L’altro caso, benché molto meno eclatante, di censura ad un opera manga che si ricorda, venne svolto infatti in sede preventiva, evidentemente a carattere autotutelativo.
Il manga intitolato Ludwig è un’opera interamente giocata da una parte sullo humour (nero), dall’altra sul totalmente disincantato: attraverso una narrazione un po’ cruda e truce vengono così reinterpretati in chiave realistica gli aspetti più edulcorati di alcune fiabe. In questo caso, il retino nero della censura ha oscurato due tavole (ed i dialoghi sono stati rimaneggiati in cinque punti per adattarsi alla nuova veste grafica), una delle quali ritenuta particolarmente problematica. Nella versione originale di quest’ultima si vede infatti una giovanissima Biancaneve (Blanche Neige) in leggero desabiè in atti ambigui con un altro personaggio adulto, il re, patrigno della stessa Biancaneve. Ovviamente è a causa di queste avances di Biancaneve –e della benevolenza del re così conquistata- che ella attira su di sé le ire della madre, la regina, che travestitasi da strega tenta poi di avvelenarla. In questo caso la legittimità della censura può essere a lungo dibattuta, tuttavia i fan hanno ampiamente manifestato il loro scontento e sollevato inquietanti interrogativi:
– Perché il lettore non viene avvertito di trovarsi a leggere un’edizione non conforme all’originale?

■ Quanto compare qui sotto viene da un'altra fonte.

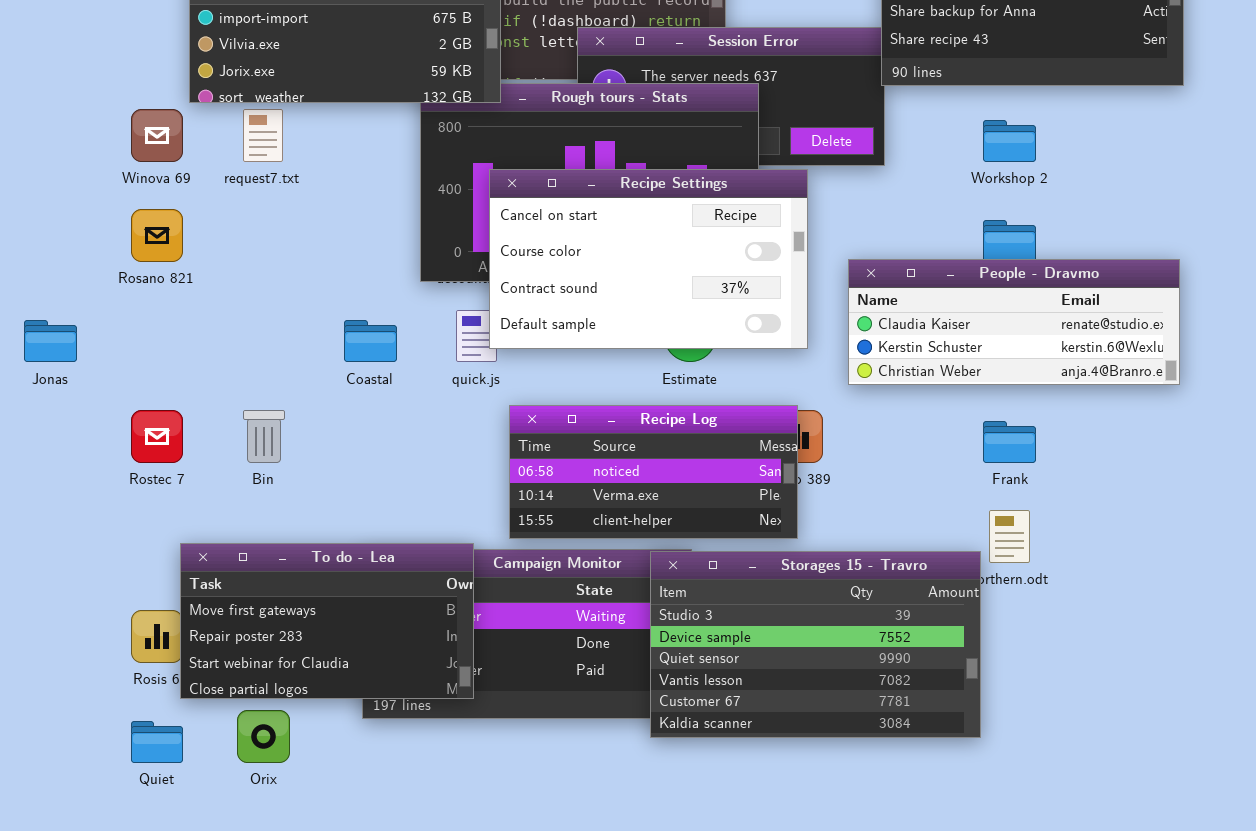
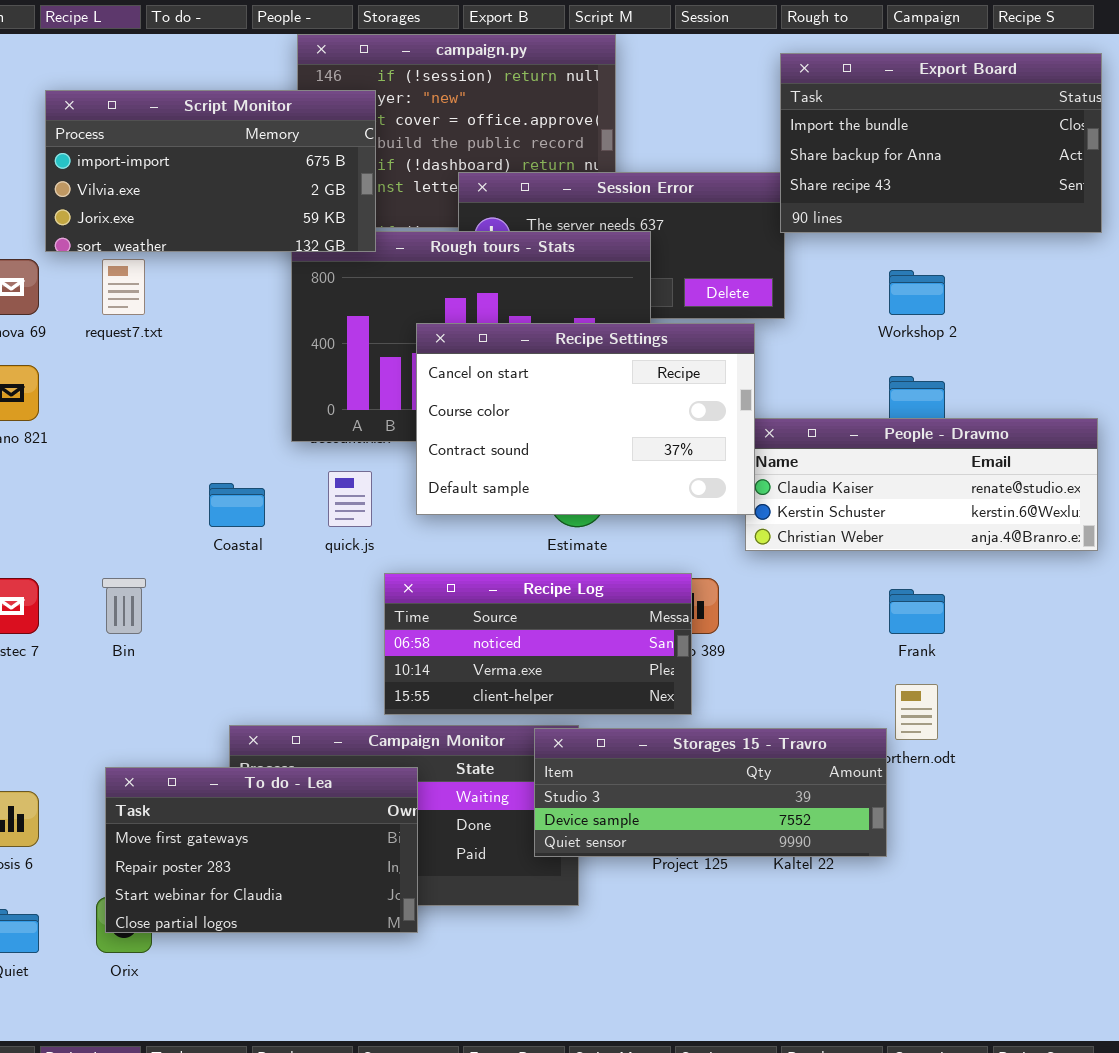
Recipe Settings: [489,169,808,349] -> [416,323,755,515], moved
To do - Lea: [180,543,474,699] -> [105,767,418,933], moved
Storages 15 - Travro: [650,551,981,738] -> [534,728,887,857], resized

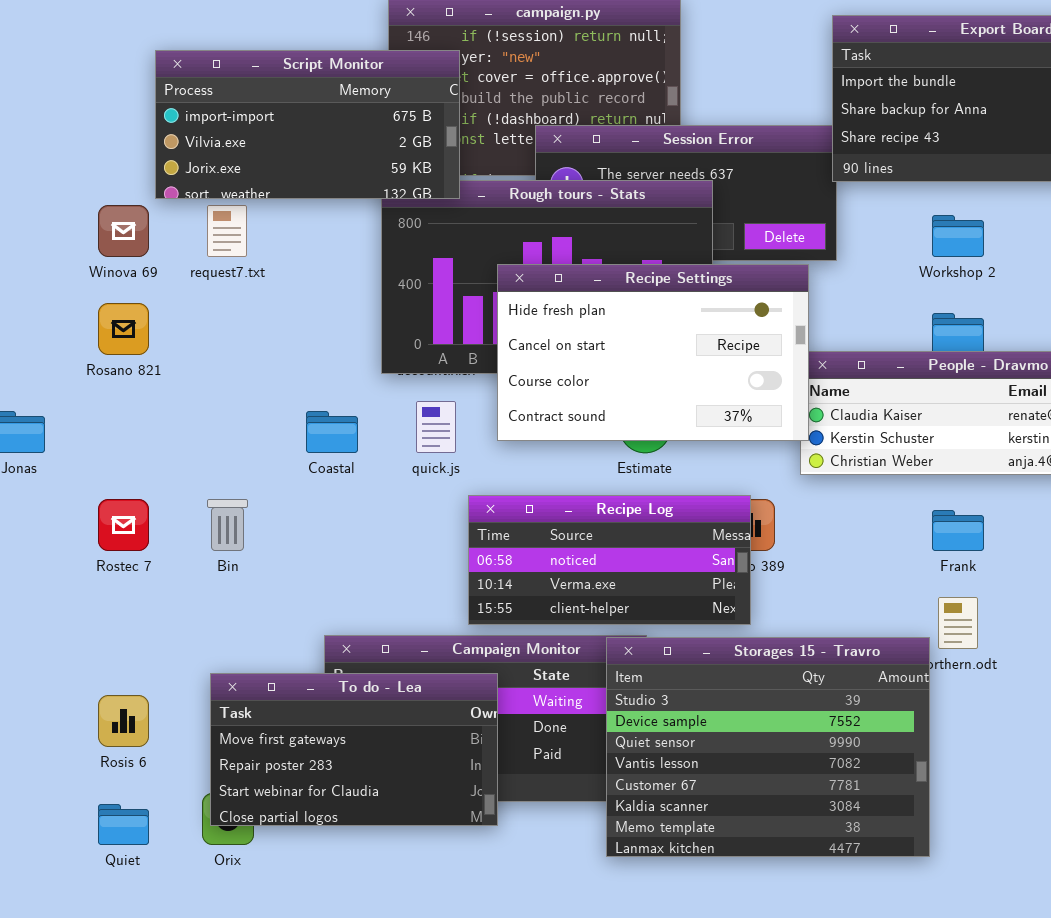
Recipe Settings: [416,323,755,515] -> [497,264,809,441], scrolled up 1 row
Storages 15 - Travro: [534,728,887,857] -> [606,637,930,857], resized

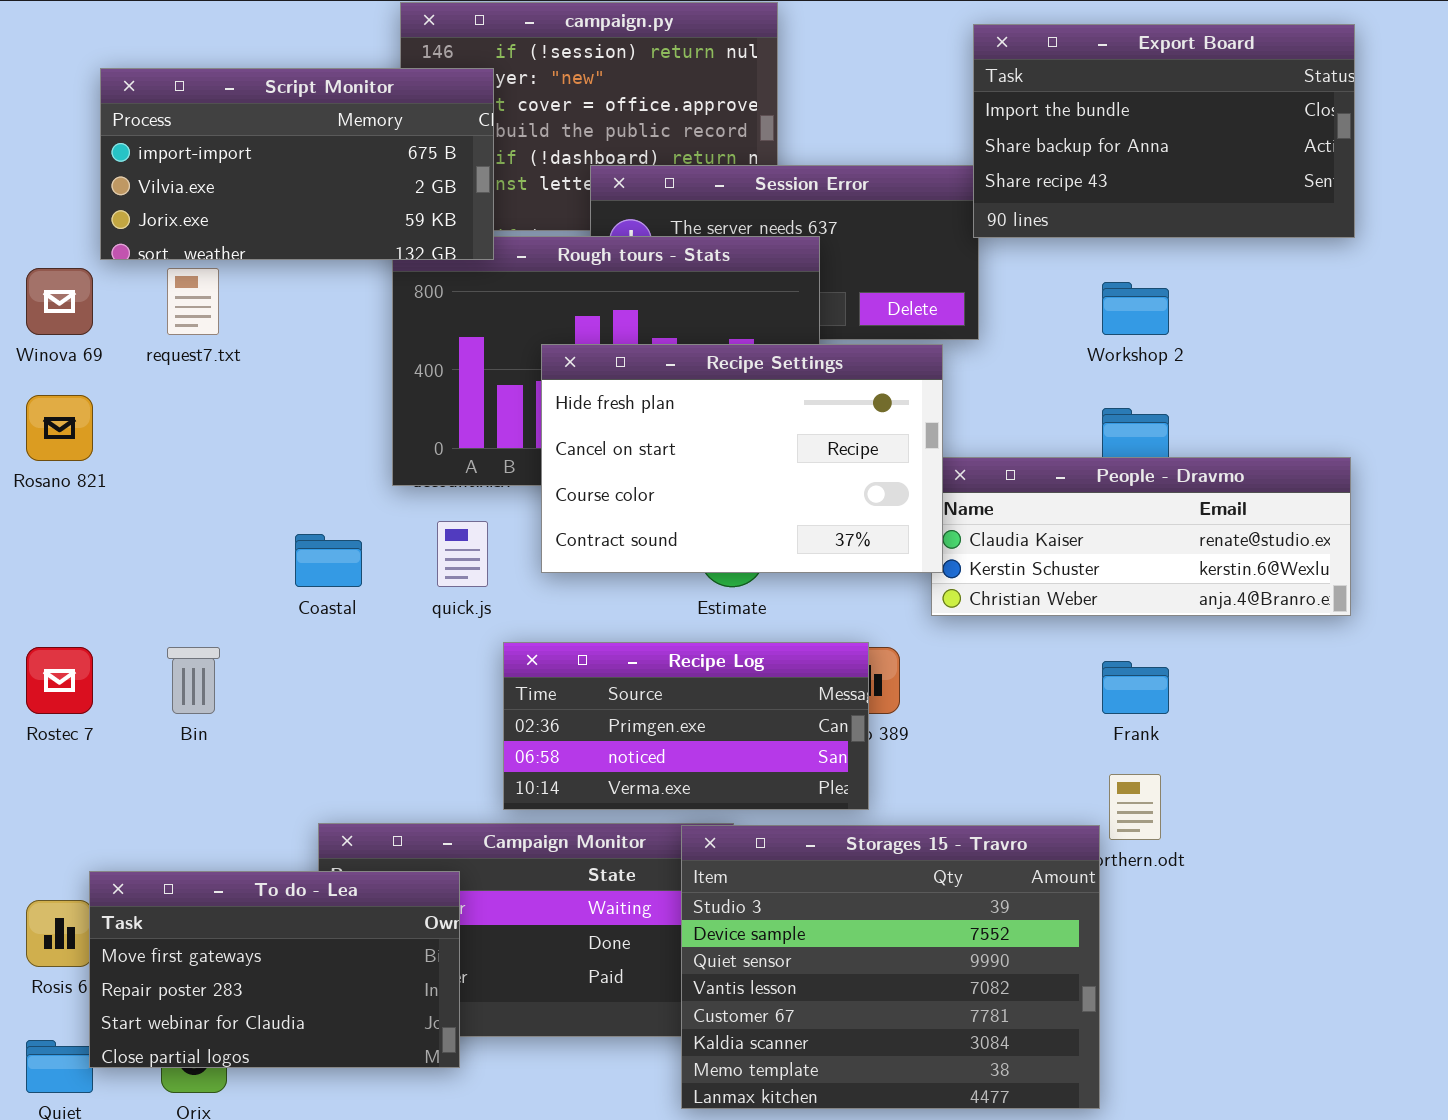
Recipe Log: [468,495,751,625] -> [503,642,869,810], scrolled up 1 row
To do - Lea: [210,673,498,826] -> [89,871,460,1068], moved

– Se il reparto manga di Panini Comics non è solito fornire avvertimenti, quante e quali alterazioni sono passate inosservate e/o dovremo aspettarci per il futuro?
– Invece che la dicitura “Adatta ad un pubblico maturo” (che non ha valenza legale) e certe complicazioni artistiche, un semplice “Vietato ai minori di anni 18” non avrebbe reso le cose molto più semplici?